“We’ve been duped. Somewhere, we have been duped.”
Not many people know that Ritwik Ghatak, the maverick genius as Chitto Ghosh calls him, was an Assistant Director to Nemai Ghosh, the Cinematographer/Director who made the first-ever film based on the Partition of India, Chinnamul. The film made in 1950 addresses the dislocation of the masses from their roots, farmers who had to migrate to Kolkata, to an environment so alien to their land. Though the film was not a commercial success, it was much appreciated by V I Pudovkin, the great Russian director who was in Kolkata when the film was released and took home a print to screen it in Russia. The film, however, made the director move to Chennai and work as a cinematographer and directed just one more film, that too in Tamil.
The other film on Partition of Bengal released was Salil Sen’s Natun Ehudi (1953). It was about how the transformation of the refugees from their starting point on the platform of Sealdah station to adapting themselves to all kinds of misery and pain.
We must acknowledge here that Indian cinema had a history of films based on Marxist thinking. Nitin Basu’s President (1936) was made on trade unionism, in 1937 he followed it up with a film on the farmers’ cooperative, titled Dharti Mata. Surprisingly, the issues of the working class were taken up by the Hindi film industry more than the Bengali cinema, particularly by K A Abbas. In 1941, Abbas made Naya Sansar and later, adapted Bijon Bhattacharya’s landmark play Nabbana into Dharti Ke Lal (1949). Chetan Anand adapted Gorky’s Lower Depths into Neecha Nagar and Bimal Roy went on to make Do Bigha Zamin based on a story by Salil Chaudhury in 1953. The influence of IPTA was palpable.
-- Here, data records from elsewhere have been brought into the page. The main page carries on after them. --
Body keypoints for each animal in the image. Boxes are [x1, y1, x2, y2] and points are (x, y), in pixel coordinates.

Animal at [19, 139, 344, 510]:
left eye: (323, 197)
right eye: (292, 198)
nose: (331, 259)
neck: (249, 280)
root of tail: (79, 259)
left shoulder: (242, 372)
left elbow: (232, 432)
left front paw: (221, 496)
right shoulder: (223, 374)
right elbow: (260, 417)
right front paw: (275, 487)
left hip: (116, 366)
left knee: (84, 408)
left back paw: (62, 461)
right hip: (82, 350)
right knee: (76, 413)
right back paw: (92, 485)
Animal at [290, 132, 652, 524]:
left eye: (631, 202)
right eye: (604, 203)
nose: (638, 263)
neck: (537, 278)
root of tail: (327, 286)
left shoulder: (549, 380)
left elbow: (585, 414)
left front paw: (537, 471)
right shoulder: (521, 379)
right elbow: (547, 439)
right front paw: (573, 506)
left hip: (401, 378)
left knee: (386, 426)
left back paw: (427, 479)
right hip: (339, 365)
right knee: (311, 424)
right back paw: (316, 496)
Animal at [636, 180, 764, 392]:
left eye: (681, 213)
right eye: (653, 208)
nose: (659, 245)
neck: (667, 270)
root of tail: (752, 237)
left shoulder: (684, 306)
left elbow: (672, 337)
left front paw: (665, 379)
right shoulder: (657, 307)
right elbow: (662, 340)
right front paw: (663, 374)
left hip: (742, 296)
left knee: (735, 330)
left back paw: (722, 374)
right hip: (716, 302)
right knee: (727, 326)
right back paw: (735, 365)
Ghatak, who was much involved with IPTA and the Communist Party of India, went on to make films and in between 1960 and 1962, he made three films centering around the partition. Meghey Dhaka Tara (1960), Komal Gandhar (1961) and Subarnarekha (1962)
However, before getting into discussing the Partition Trilogy by Ghatak,we must take a look at his background. He was born in Dhaka and had an inborn connection with the banks of Padma. Naturally, he was familiar with the sounds of the river and waterways, and many of such sounds and images were transferred onto his films. “ So many sounds, so many pictures, so much emotion,” he had once recalled.
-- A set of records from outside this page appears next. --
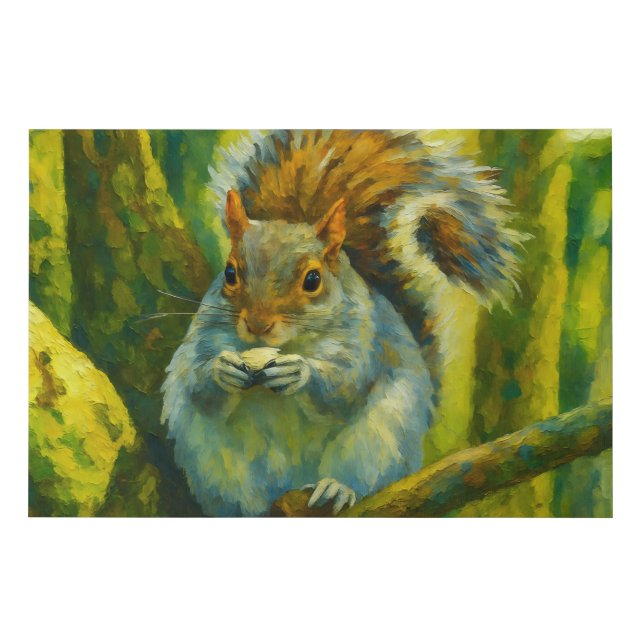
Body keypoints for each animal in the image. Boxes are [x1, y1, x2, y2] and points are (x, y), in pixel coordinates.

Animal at [161, 130, 524, 516]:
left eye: (313, 280)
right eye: (230, 273)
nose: (258, 326)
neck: (289, 343)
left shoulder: (365, 339)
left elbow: (345, 386)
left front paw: (300, 372)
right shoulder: (206, 333)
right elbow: (199, 386)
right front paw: (223, 369)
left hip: (380, 441)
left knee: (361, 475)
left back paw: (335, 488)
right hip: (217, 467)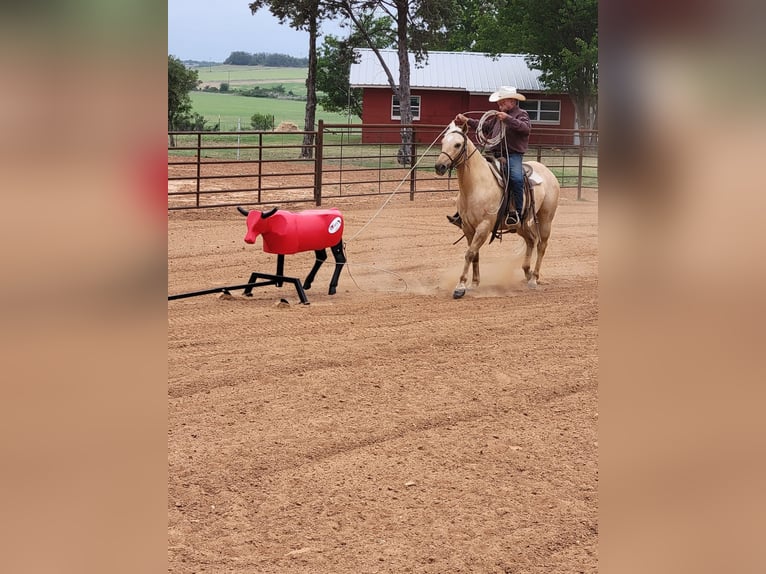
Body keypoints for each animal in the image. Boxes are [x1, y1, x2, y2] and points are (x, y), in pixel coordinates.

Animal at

He moved to Baharampur and then to Kolkata and joined the IPTA and was a card holding member of the Communist Party of India. He continued to dabble with Marxism and it was evident in all his films. After his involvement with Chinnamul, Ghatak made Nagarik in 1952, a film centering around the working class, and even though it showed up his promise, it had technical faults and was not commercially released in his lifetime.
However, he had made bold statements about his preoccupation with the Partition of Bengal. Even though Bengali cinema had established Indian cinema on the international platform, many Bengali artists were still languishing from the pain of the partition. A large number of the populace were shifting from one refugee camp to another, carrying with them the tag of being a Refugee. Even if they were able to establish an economic foothold, it was getting difficult for them to adapt to the new socio-cultural order.
Ghatak was perhaps the first among them to raise these issues upfront.
In all the three films, considered the Partition Trilogy, Ghatak shared with the audience his rage, frustration and the sense of loss due to the Partition. Meghey Dhaka Tara perhaps still remains his most discussed film even till date. The closing dialogue, Dada ami banchtey chai is still considered iconic, symbolising hope.
The Partition haunted him all his life as did the subject of refugees. He identified himself with the pain and anguish of refugees who lost their entity and had to readjust in the alien environment. In his book, Cinema and I, Ghatak had said: “Cinema, to me, is a means of expressing my anger at the sorrows and sufferings of my people”
Dealing alongside the tragic dimension of partition and refugees, there was an element of stark reality in all the films on the partition. He had dealt with human relationships, the Bengali obsession with the mother figure of divinity and the sense of loss caused due to partition.
The loss of the roots and how the post-partition situation corrupts people, turning them into exploiters, coping with the filth of the city life — far from their pristine world remains underlined in all his films.
In 1973, Ghatak did go back to erstwhile East Bengal, the land he loved and missed to shoot Titas Ekti Nadir Naam, trying to capture the memories and ethos he had left behind. However, it all failed him. He fell ill during the filming of the film, and had written, “…when I was making the film, it occurred to me that nothing of the past survives today, nothing can survive.”
It was after his death that Ghatak’s body of work made more waves than they did when he was alive. They have survived. With reassessment. And honour.